Abba’s Agnetha Fältskog announces a devastating News….

‘It’s difficult to look upon yourself as an icon’: Abba’s Agnetha Fältskog on fame, family and her secret songs….

Agnetha Fältskog’s recent single, Where Do We Go From Here?, came with an animated video. It depicted the cartoonish version of the Abba singer that is permanently burned into the collective memory: blond hair, blue eyeshadow, clad in hot pants and platform boots. It was a look deemed so striking in the 1970s that it occasionally threatened to overshadow Abba’s music entirely. When the Swedish band attempted to launch in the US, the only label that would work with them was Playboy’s in-house musical operation, “who might have had other reasons for being interested in us”, band member Björn Ulvaeus later drily remarked. He was right: Playboy unilaterally changed their name to Björn, Benny and Svenska Flicka: Björn, Benny and Pretty Swedish Girls.

Björn Ulvaeus ord om skilsmässan med Agnetha Fältskog

The cartoon is a neat way of getting around the fact that, at 73, Fältskog is not much interested in making videos, new single or not. “When you get older, you get a bit more limited as to what you want to do,” as she puts it on a video call from Sweden, with the single’s co-writer and producer Jörgen Elofsson by her side. He is here to help Fältskog with the language barrier – one reason she seldom gives interviews is that she feels her English isn’t good enough (it sounds pretty impressive to me) – although his role in her solo career extends far beyond occasional interpreter. It was Elofsson who contacted her with a set of songs he had written that became Fältskog’s first album of original material in 26 years, 2013’s A, and Elofsson whom she turned to a decade later with the idea of reworking A in a 21st-century pop style, hence her new album, A+. Elofsson kept her 2013 vocals, and Where Do We Go From Here? is the one brand new song.

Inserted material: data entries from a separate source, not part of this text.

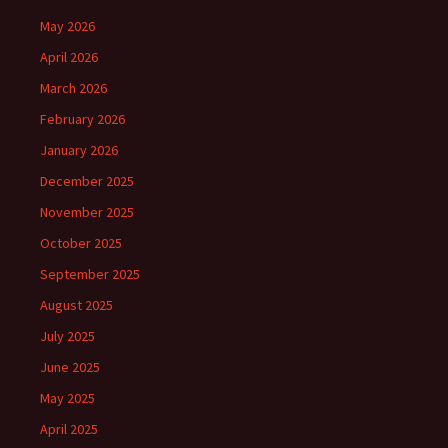
May 2026
April 2026
March 2026
February 2026
January 2026
December 2025
November 2025
October 2025
September 2025
August 2025
July 2025
June 2025
May 2025
April 2025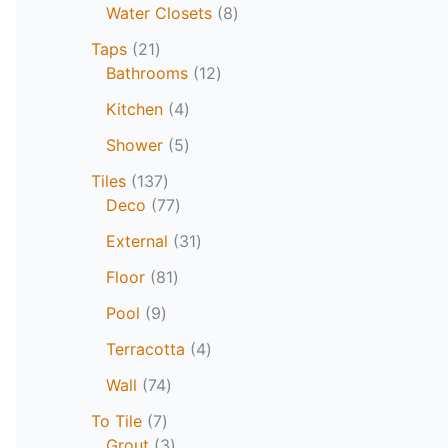
Water Closets
8
Taps
21
Bathrooms
12
Kitchen
4
Shower
5
Tiles
137
Deco
77
External
31
Floor
81
Pool
9
Terracotta
4
Wall
74
To Tile
7
Grout
3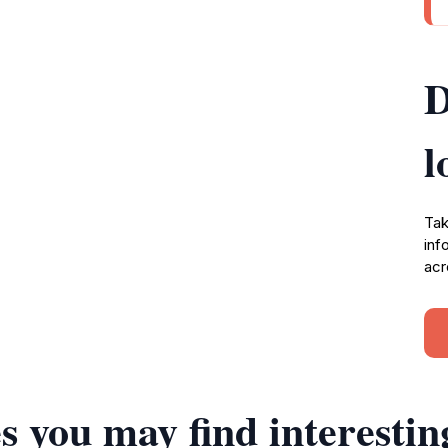
D
l
Tak
inf
acr
s you may find interestin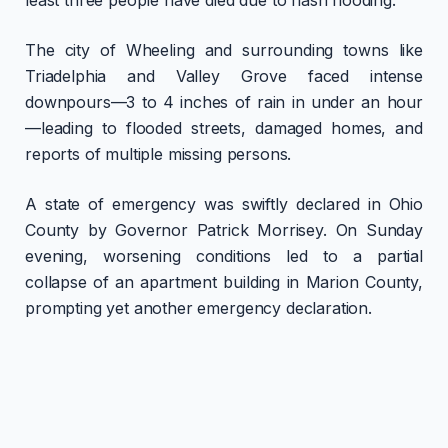
The city of Wheeling and surrounding towns like
Triadelphia and Valley Grove faced intense
downpours—3 to 4 inches of rain in under an hour
—leading to flooded streets, damaged homes, and
reports of multiple missing persons.
A state of emergency was swiftly declared in Ohio
County by Governor Patrick Morrisey. On Sunday
evening, worsening conditions led to a partial
collapse of an apartment building in Marion County,
prompting yet another emergency declaration.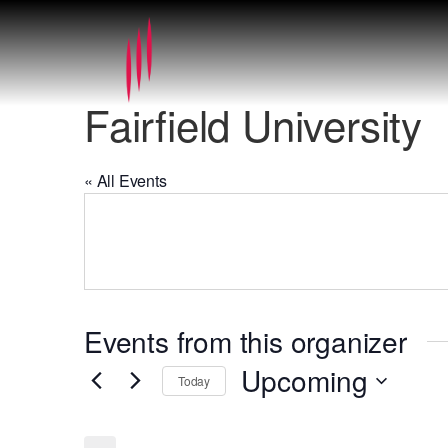
Fairfield University
« All Events
Events from this organizer
Upcoming
Today
Select
date.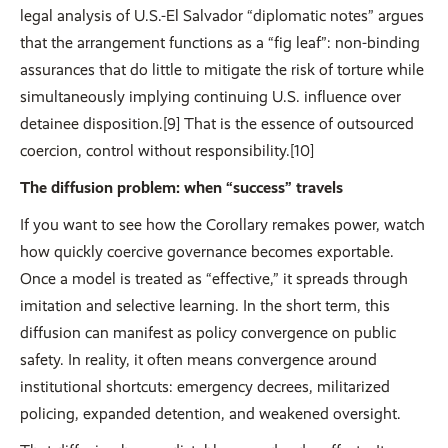
legal analysis of U.S.-El Salvador “diplomatic notes” argues
that the arrangement functions as a “fig leaf”: non-binding
assurances that do little to mitigate the risk of torture while
simultaneously implying continuing U.S. influence over
detainee disposition.[9] That is the essence of outsourced
coercion, control without responsibility.[10]
The diffusion problem: when “success” travels
If you want to see how the Corollary remakes power, watch
how quickly coercive governance becomes exportable.
Once a model is treated as “effective,” it spreads through
imitation and selective learning. In the short term, this
diffusion can manifest as policy convergence on public
safety. In reality, it often means convergence around
institutional shortcuts: emergency decrees, militarized
policing, expanded detention, and weakened oversight.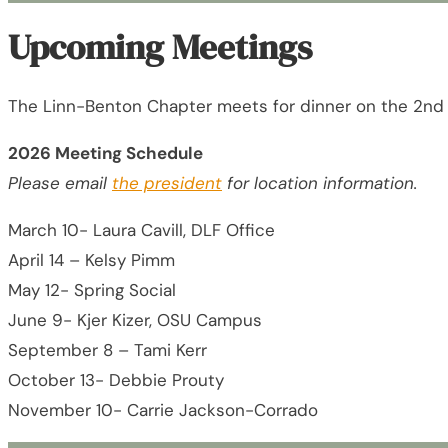
Upcoming Meetings
The Linn-Benton Chapter meets for dinner on the 2nd
2026 Meeting Schedule
Please email
the president
for location information.
March 10- Laura Cavill, DLF Office
April 14 – Kelsy Pimm
May 12- Spring Social
June 9- Kjer Kizer, OSU Campus
September 8 – Tami Kerr
October 13- Debbie Prouty
November 10- Carrie Jackson-Corrado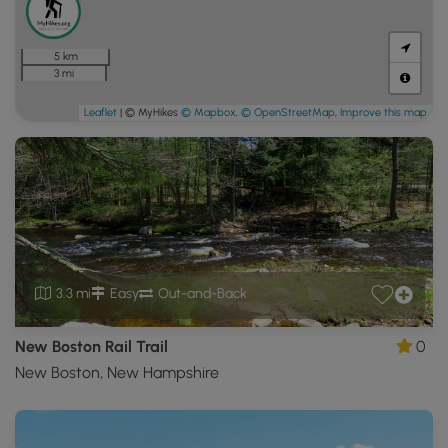
5 km
3 mi
Leaflet
| © MyHikes
© Mapbox
,
© OpenStreetMap
,
Improve this map
3.3 mi
Easy
Out-and-Back
New Boston Rail Trail
0
New Boston, New Hampshire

Abba performing live in 1977.

Fältskog is delighted with the results – “How can they do that,” she boggles, “how come my song, my singing, can be the same and sound so different?” – and with the video, particularly its attention to detail. The two cartoon dogs are based on dogs she actually owned – “one pug and one pražský krysařík, a Czechoslovakian dog” – and the car she drives in it is a Triumph Spitfire, the same car in which she used to commute between Stockholm and her home town of Jönköping in the late 60s.